_Text_
Me safety comes first. I don't care how long it is going to take me to get to you. distance ,trafic....if you rushing me ,oh well I am not gonna be your driver.


----------



## george_lol

uberphish said:


> Offer H2O and phone/USB power. These are huge and pax love them.
> 
> H2O: I keep a small soft pack with flip up top cooler handy with sealed ice pack (no loose ice = no water in car!) ; Cases of water are cheap between $1.99 - $2.99 for 24 bottles. keep in trunk and replenish as needed.
> As for power, I have 1 outlet in front seat; 2 outlets for rears seats . Each has a DC USB charger and I carry 2 iPhone and 1 micro USB cords (Android/Blackberry) with me at all times. Tip : get the retractable cords so they stash easy and don't get all tangled. Can be picked up at $1 stores, Big Lots, TJ MAXX, etc.
> 
> For the record, the USB Power wins pax over more than H20. Except late evenings when both are in high demand!
> 
> Uber on.....


Confirmed. I do the same. Even have gum which is often asked for.



painfreepc said:


> I just happened to be parked where the passenger happens to be, so uber does its usual automatic arrival which means I could not see the address


I've had this numerous times, mostly in shopping centers, so I call. Pax usually grateful.


----------



## driverx.nj

scottbomb said:


> These are some of the unintended consequences of the rating system.
> 
> *It's sad because a customer can have a very legitimate reason to do some of those things and then they are left wondering why the driver canceled on them.*
> 
> They could have had every intention to rate a 5 as well (or maybe go for a long ride) but you as a driver will never know. I understand why you list them, but it really screws with the whole system.
> Edit: That said, this still seems like good advice.


I have to disagree with the BOLD part of this...

The PAX called for a ride, their responsibility is to BE where they say they are and BE ready when the DRIVER arrives. THERE ARE NO LEGITIMATE REASONS not BEING these two things. The DRIVER did not call the PAX and say "I am not too busy, how would you like to WASTE MY TIME while I give YOU a ride to where YOU need to be for DAMN NEAR NOTHING?


----------



## NapsterSA

If you order an Uber, a real person in a real car (burning real gasoline) is devoting his/her full attention to promptly reach your pickup location. If you enter the wrong location and/or are not ready within a reasonable time frame, you will get no ride and will pay a cancellation fee to help offset the driver's effort.


----------



## painfreepc

NapsterSA said:


> If you order an Uber, a real person in a real car (burning real gasoline) is devoting his/her full attention to promptly reach your pickup location. If you enter the wrong location and/or are not ready within a reasonable time frame, you will get no ride and will pay a cancellation fee to help offset the driver's effort.


You cannot be 100% sure that the address entered is wrong.

I'm a passenger as well as a driver and you have no ideas the things that can go wrong to make the address appear incorrect,

Do you know for example that even when I put in the right address as a passenger, sometimes the Uber app will give you an address range and not the address I actually put in, why it does that I have absolutely no idea,

I have requested an Uber from one of the big government building downtown San Bernardino for example,
don't know the address so I used a pin position but the Uber app doesn't give the driver where I actually am,

It gives another building way across the parking lot is that supposed to be my fault..


----------



## NapsterSA

painfreepc said:


> You cannot be 100% sure that the address entered is wrong.

[Collection entries]
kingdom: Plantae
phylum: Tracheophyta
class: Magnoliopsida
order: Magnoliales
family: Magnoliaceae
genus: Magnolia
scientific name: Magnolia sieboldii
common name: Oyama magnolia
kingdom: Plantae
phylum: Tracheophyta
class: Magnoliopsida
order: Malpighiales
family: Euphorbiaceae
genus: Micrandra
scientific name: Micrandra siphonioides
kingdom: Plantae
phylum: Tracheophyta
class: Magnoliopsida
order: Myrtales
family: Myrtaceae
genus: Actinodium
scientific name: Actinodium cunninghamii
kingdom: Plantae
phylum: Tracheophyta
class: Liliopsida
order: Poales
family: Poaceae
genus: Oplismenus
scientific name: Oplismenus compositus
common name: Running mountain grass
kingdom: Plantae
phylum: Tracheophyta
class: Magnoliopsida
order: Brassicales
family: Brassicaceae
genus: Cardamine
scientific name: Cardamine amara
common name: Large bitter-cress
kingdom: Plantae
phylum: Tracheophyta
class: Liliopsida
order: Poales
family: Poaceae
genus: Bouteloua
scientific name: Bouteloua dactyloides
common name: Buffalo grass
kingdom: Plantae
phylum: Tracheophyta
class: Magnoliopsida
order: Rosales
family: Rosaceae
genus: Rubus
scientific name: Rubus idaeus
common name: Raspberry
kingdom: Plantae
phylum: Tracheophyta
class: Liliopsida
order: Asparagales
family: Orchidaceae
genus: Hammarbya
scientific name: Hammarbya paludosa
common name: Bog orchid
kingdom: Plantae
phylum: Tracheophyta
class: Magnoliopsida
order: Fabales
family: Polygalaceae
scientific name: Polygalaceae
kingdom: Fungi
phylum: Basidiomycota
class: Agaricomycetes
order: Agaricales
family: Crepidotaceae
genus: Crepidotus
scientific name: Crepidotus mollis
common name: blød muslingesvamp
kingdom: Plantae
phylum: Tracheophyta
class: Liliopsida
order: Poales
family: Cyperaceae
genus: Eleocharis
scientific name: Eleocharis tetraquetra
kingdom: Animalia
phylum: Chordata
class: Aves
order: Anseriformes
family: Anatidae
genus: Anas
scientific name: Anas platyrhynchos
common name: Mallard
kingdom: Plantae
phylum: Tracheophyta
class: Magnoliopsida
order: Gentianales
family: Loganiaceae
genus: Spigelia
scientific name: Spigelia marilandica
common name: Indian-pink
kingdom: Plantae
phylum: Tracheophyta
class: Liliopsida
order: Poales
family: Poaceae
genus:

_Instructions_
1) List every username that appears as a post heading in the ride-sharing forum thread, naming each one only once.
2) Extend the ride-sharing forum thread from where it stops by writing NapsterSA's reply to the quoted post.
These records have no connection to the text.

_Answers for the tasks_
1) george_lol, driverx.nj, NapsterSA, painfreepc

2)
> 
> I'm a passenger as well as a driver and you have no ideas the things that can go wrong to make the address appear incorrect,
> 
> Do you know for example that even when I put in the right address as a passenger, sometimes the Uber app will give you an address range and not the address I actually put in, why it does that I have absolutely no idea,
> 
> I have requested an Uber from one of the big government building downtown San Bernardino for example,
> don't know the address so I used a pin position but the Uber app doesn't give the driver where I actually am,
> 
> It gives another building way across the parking lot is that supposed to be my fault..


So when that occurs, and you are aware of it, do you think the driver who accepted your trip is omniscient? In such instances, a good pax will contact her driver enroute to clarify the pickup location. It happens to me a lot, especially in apt complexes, and I do that when I am a rider and the location I entered is unclear or potentially complicated.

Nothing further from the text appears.